> **YOUR OBJECTIVE**: Look at every line below and count those containing "tools". Answer with the number only.

> **DATA PROVIDED**:
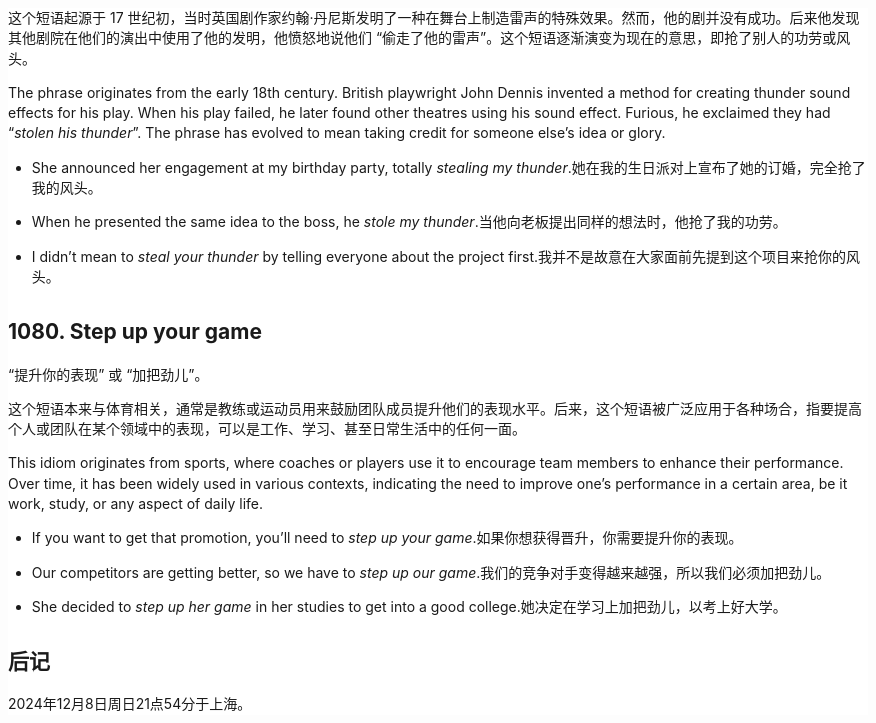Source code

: 这个短语起源于 17 世纪初，当时英国剧作家约翰·丹尼斯发明了一种在舞台上制造雷声的特殊效果。然而，他的剧并没有成功。后来他发现其他剧院在他们的演出中使用了他的发明，他愤怒地说他们 “偷走了他的雷声”。这个短语逐渐演变为现在的意思，即抢了别人的功劳或风头。

The phrase originates from the early 18th century. British playwright John Dennis invented a method for creating thunder sound effects for his play. When his play failed, he later found other theatres using his sound effect. Furious, he exclaimed they had “*stolen his thunder*”. The phrase has evolved to mean taking credit for someone else’s idea or glory.

- She announced her engagement at my birthday party, totally *stealing my thunder*.她在我的生日派对上宣布了她的订婚，完全抢了我的风头。

- When he presented the same idea to the boss, he *stole my thunder*.当他向老板提出同样的想法时，他抢了我的功劳。

- I didn’t mean to *steal your thunder* by telling everyone about the project first.我并不是故意在大家面前先提到这个项目来抢你的风头。

## 1080. Step up your game

“提升你的表现” 或 “加把劲儿”。

这个短语本来与体育相关，通常是教练或运动员用来鼓励团队成员提升他们的表现水平。后来，这个短语被广泛应用于各种场合，指要提高个人或团队在某个领域中的表现，可以是工作、学习、甚至日常生活中的任何一面。

This idiom originates from sports, where coaches or players use it to encourage team members to enhance their performance. Over time, it has been widely used in various contexts, indicating the need to improve one’s performance in a certain area, be it work, study, or any aspect of daily life.

- If you want to get that promotion, you’ll need to *step up your game*.如果你想获得晋升，你需要提升你的表现。

- Our competitors are getting better, so we have to *step up our game*.我们的竞争对手变得越来越强，所以我们必须加把劲儿。

- She decided to *step up her game* in her studies to get into a good college.她决定在学习上加把劲儿，以考上好大学。



## 后记

2024年12月8日周日21点54分于上海。

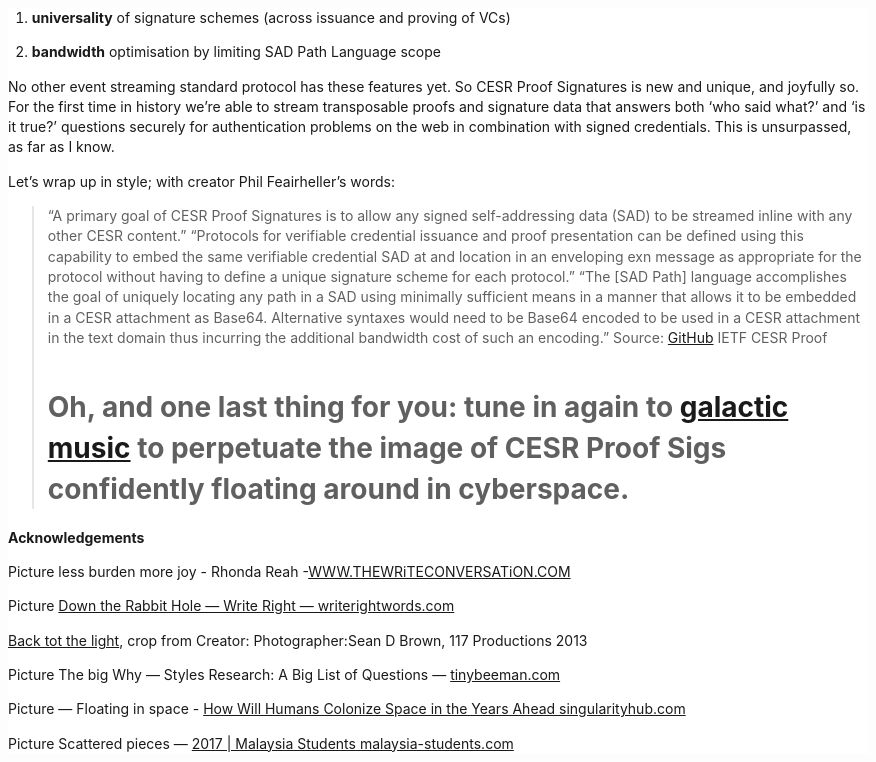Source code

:1. **universality** of signature schemes (across issuance and proving of VCs)

1. **bandwidth** optimisation by limiting SAD Path Language scope

No other event streaming standard protocol has these features yet. So CESR Proof Signatures is new and unique, and joyfully so. For the first time in history we’re able to stream transposable proofs and signature data that answers both ‘who said what?’ and ‘is it true?’ questions securely for authentication problems on the web in combination with signed credentials. This is unsurpassed, as far as I know.

Let’s wrap up in style; with creator Phil Feairheller’s words:
> “A primary goal of CESR Proof Signatures is to allow any signed self-addressing data (SAD) to be streamed inline with any other CESR content.”
> “Protocols for verifiable credential issuance and proof presentation can be defined using this capability to embed the same verifiable credential SAD at and location in an enveloping exn message as appropriate for the protocol without having to define a unique signature scheme for each protocol.”
> “The [SAD Path] language accomplishes the goal of uniquely locating any path in a SAD using minimally sufficient means in a manner that allows it to be embedded in a CESR attachment as Base64. Alternative syntaxes would need to be Base64 encoded to be used in a CESR attachment in the text domain thus incurring the additional bandwidth cost of such an encoding.”
> Source: [GitHub](https://github.com/WebOfTrust/ietf-cesr-proof/blob/main/draft-pfeairheller-cesr-proof.md#transposable-signature-attachments) IETF CESR Proof
> # Oh, and one last thing for you: tune in again to [galactic music](https://www.soundsnap.com/spacesparks_cut) to perpetuate the image of CESR Proof Sigs confidently floating around in cyberspace.

**Acknowledgements**

Picture less burden more joy - Rhonda Reah -[WWW.THEWRiTECONVERSATiON.COM](http://WWW.THEWRiTECONVERSATiON.COM)

Picture [Down the Rabbit Hole — Write Right — writerightwords.com](https://www.writerightwords.com/down-the-rabbit-hole/)

[Back tot the light](https://pxhere.com/en/photo/427068), crop from Creator: Photographer:Sean D Brown, 117 Productions 2013

Picture The big Why — Styles Research: A Big List of Questions — [tinybeeman.com](http://tinybeeman.com)

Picture — Floating in space - [How Will Humans Colonize Space in the Years Ahead singularityhub.com](https://singularityhub.com/2017/11/27/how-will-humans-colonize-space-in-the-years-ahead/)

Picture Scattered pieces — [2017 | Malaysia Students malaysia-students.com](http://www.malaysia-students.com/2017/)
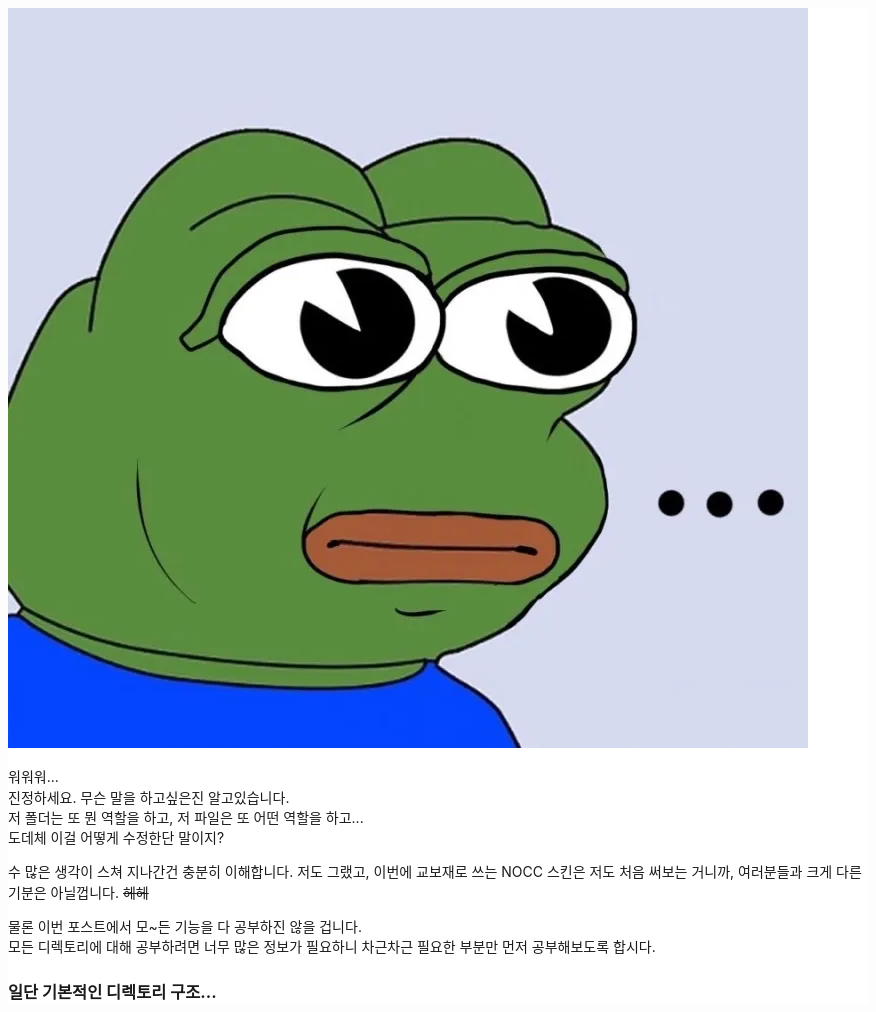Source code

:   <img src="/pages/SSAFYcial/SSAFYcial_img/SSAFYcial_05/SSAFYcial_apr_02.webp"/>
</div>

워워워...  
진정하세요. 무슨 말을 하고싶은진 알고있습니다.  
저 폴더는 또 뭔 역할을 하고, 저 파일은 또 어떤 역할을 하고...  
도데체 이걸 어떻게 수정한단 말이지?  

수 많은 생각이 스쳐 지나간건 충분히 이해합니다. 저도 그랬고, 이번에 교보재로 쓰는 NOCC 스킨은 저도 처음 써보는 거니까, 여러분들과 크게 다른 기분은 아닐껍니다.  ~~헤헤~~

물론 이번 포스트에서 모~든 기능을 다 공부하진 않을 겁니다.  
모든 디렉토리에 대해 공부하려면 너무 많은 정보가 필요하니 차근차근 필요한 부분만 먼저 공부해보도록 합시다.  

### 일단 기본적인 디렉토리 구조...
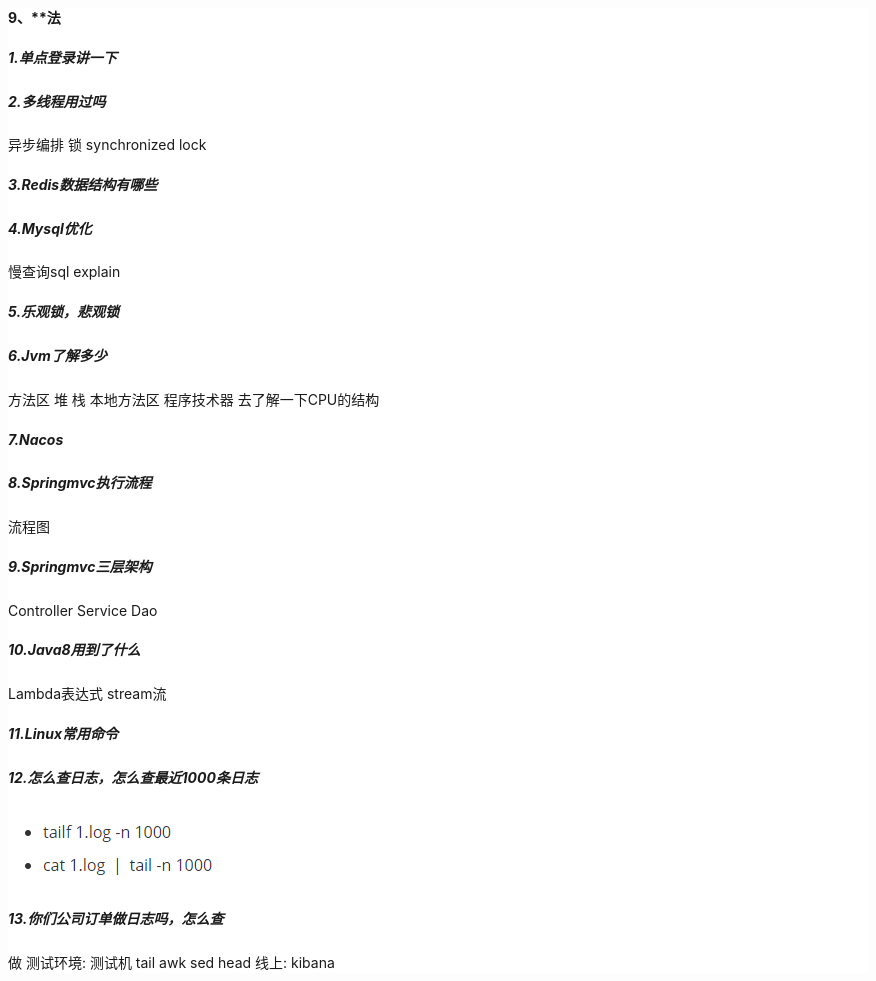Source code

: 
#### 9、**法

##### 1.单点登录讲一下

##### 2.多线程用过吗
异步编排
锁 synchronized lock

##### 3.Redis数据结构有哪些

##### 4.Mysql优化
慢查询sql
explain

##### 5.乐观锁，悲观锁

##### 6.Jvm了解多少
方法区
堆
栈
本地方法区
程序技术器
去了解一下CPU的结构

##### 7.Nacos

##### 8.Springmvc执行流程
流程图

##### 9.Springmvc三层架构
Controller
Service
Dao

##### 10.Java8用到了什么
Lambda表达式
stream流


##### 11.Linux常用命令

##### 12.怎么查日志，怎么查最近1000条日志
![](image/Pasted%20image%2020230104153958.png)


##### 13.你们公司订单做日志吗，怎么查
做
测试环境: 测试机 tail awk sed head 
线上: kibana
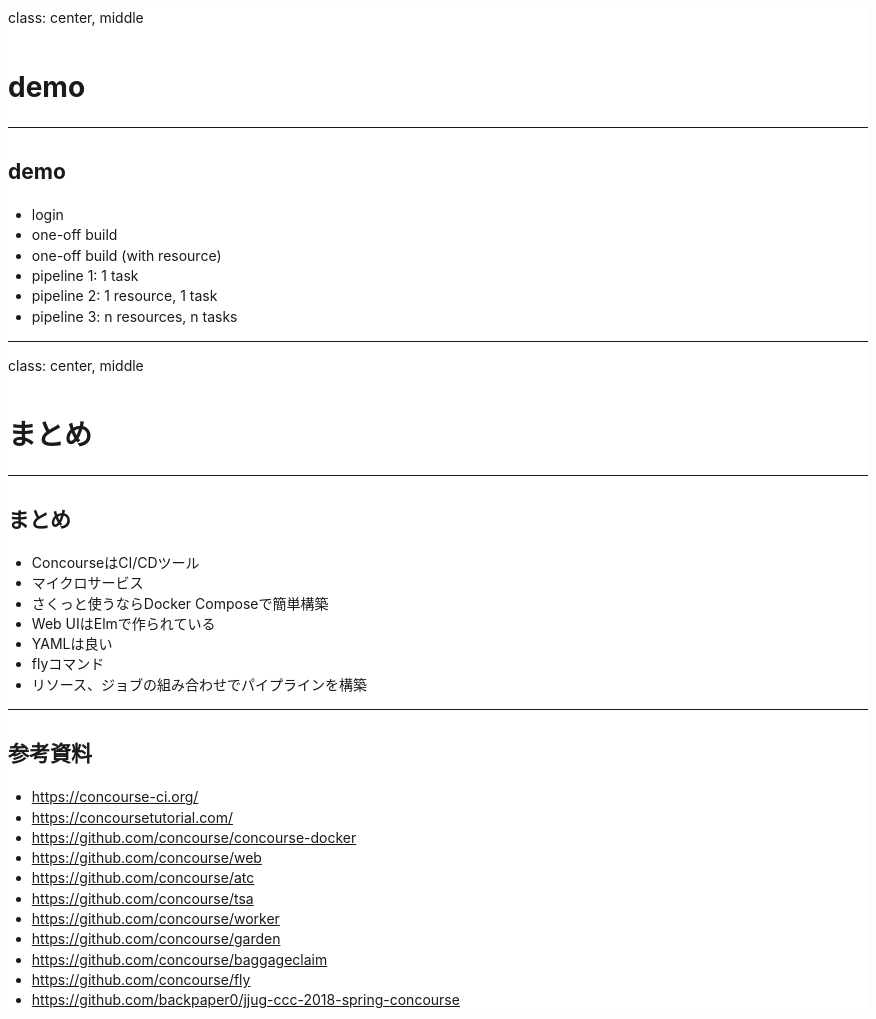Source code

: 
class: center, middle

# demo

---

## demo

- login
- one-off build
- one-off build (with resource)
- pipeline 1: 1 task
- pipeline 2: 1 resource, 1 task
- pipeline 3: n resources, n tasks

---

class: center, middle

# まとめ

---

## まとめ

- ConcourseはCI/CDツール
- マイクロサービス
- さくっと使うならDocker Composeで簡単構築
- Web UIはElmで作られている
- YAMLは良い
- flyコマンド
- リソース、ジョブの組み合わせでパイプラインを構築

---

## 参考資料

- https://concourse-ci.org/
- https://concoursetutorial.com/
- https://github.com/concourse/concourse-docker
- https://github.com/concourse/web
- https://github.com/concourse/atc
- https://github.com/concourse/tsa
- https://github.com/concourse/worker
- https://github.com/concourse/garden
- https://github.com/concourse/baggageclaim
- https://github.com/concourse/fly
- https://github.com/backpaper0/jjug-ccc-2018-spring-concourse

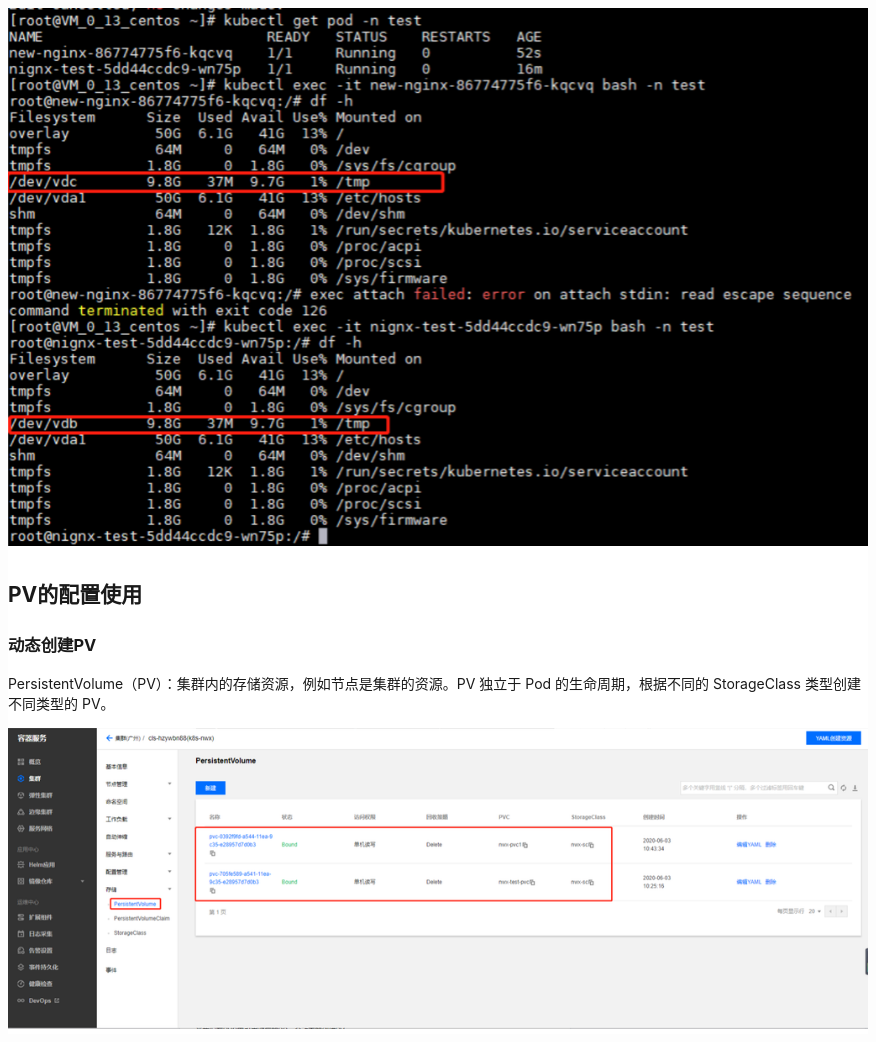 ![upload-image](/assets/images/blog/tke03/11.png) 

## PV的配置使用

### 动态创建PV

PersistentVolume（PV）：集群内的存储资源，例如节点是集群的资源。PV 独立于 Pod 的生命周期，根据不同的 StorageClass 类型创建不同类型的 PV。

![upload-image](/assets/images/blog/tke03/12.png) 
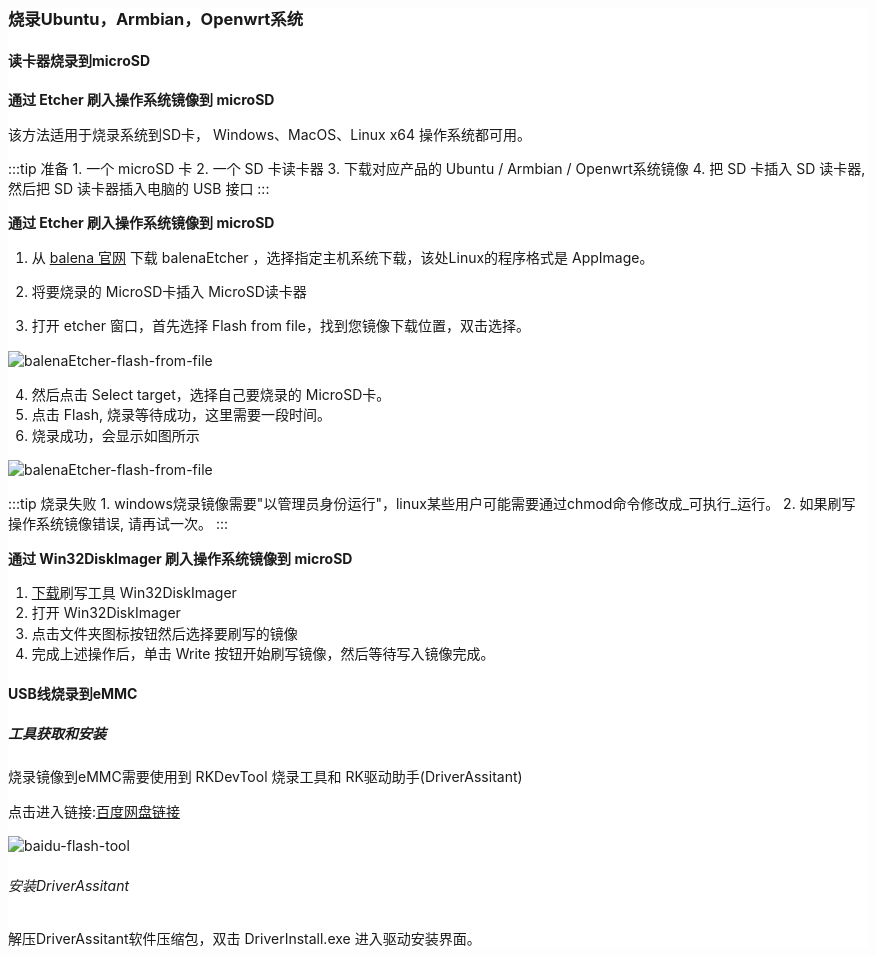 ### 烧录Ubuntu，Armbian，Openwrt系统

#### 读卡器烧录到microSD

**通过 Etcher 刷入操作系统镜像到 microSD**

该方法适用于烧录系统到SD卡， Windows、MacOS、Linux x64 操作系统都可用。

:::tip 准备
    1. 一个 microSD 卡
    2. 一个 SD 卡读卡器
    3. 下载对应产品的 Ubuntu / Armbian / Openwrt系统镜像
    4. 把 SD 卡插入 SD 读卡器, 然后把 SD 读卡器插入电脑的 USB 接口
:::

**通过 Etcher 刷入操作系统镜像到 microSD**

1. 从 [balena 官网](https://etcher.balena.io/) 下载 balenaEtcher ，选择指定主机系统下载，该处Linux的程序格式是 AppImage。

2. 将要烧录的 MicroSD卡插入 MicroSD读卡器

3. 打开 etcher 窗口，首先选择 Flash from file，找到您镜像下载位置，双击选择。

![balenaEtcher-flash-from-file](/img/tools/balenaEtcher-flash-from-file.png)

4. 然后点击 Select target，选择自己要烧录的 MicroSD卡。
5. 点击 Flash, 烧录等待成功，这里需要一段时间。
6. 烧录成功，会显示如图所示

![balenaEtcher-flash-from-file](/img/tools/balenaEtcher-flash-success.png)

:::tip 烧录失败
    1. windows烧录镜像需要"以管理员身份运行"，linux某些用户可能需要通过chmod命令修改成_可执行_运行。
    2. 如果刷写操作系统镜像错误, 请再试一次。
:::

**通过 Win32DiskImager 刷入操作系统镜像到 microSD**

1. [下载](https://win32diskimager.org/)刷写工具 Win32DiskImager
2. 打开 Win32DiskImager
3. 点击文件夹图标按钮然后选择要刷写的镜像
4. 完成上述操作后，单击 Write 按钮开始刷写镜像，然后等待写入镜像完成。

#### USB线烧录到eMMC

##### 工具获取和安装

烧录镜像到eMMC需要使用到 RKDevTool 烧录工具和 RK驱动助手(DriverAssitant)

点击进入链接:[百度网盘链接](https://pan.baidu.com/s/14qfAZM3QqgJPuFVjKRSBUw?pwd=arms)

![baidu-flash-tool](/img/general-tutorial/baidu-flash-tool.jpeg)

###### 安装DriverAssitant

解压DriverAssitant软件压缩包，双击 DriverInstall.exe 进入驱动安装界面。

> **OUTPUT**: 2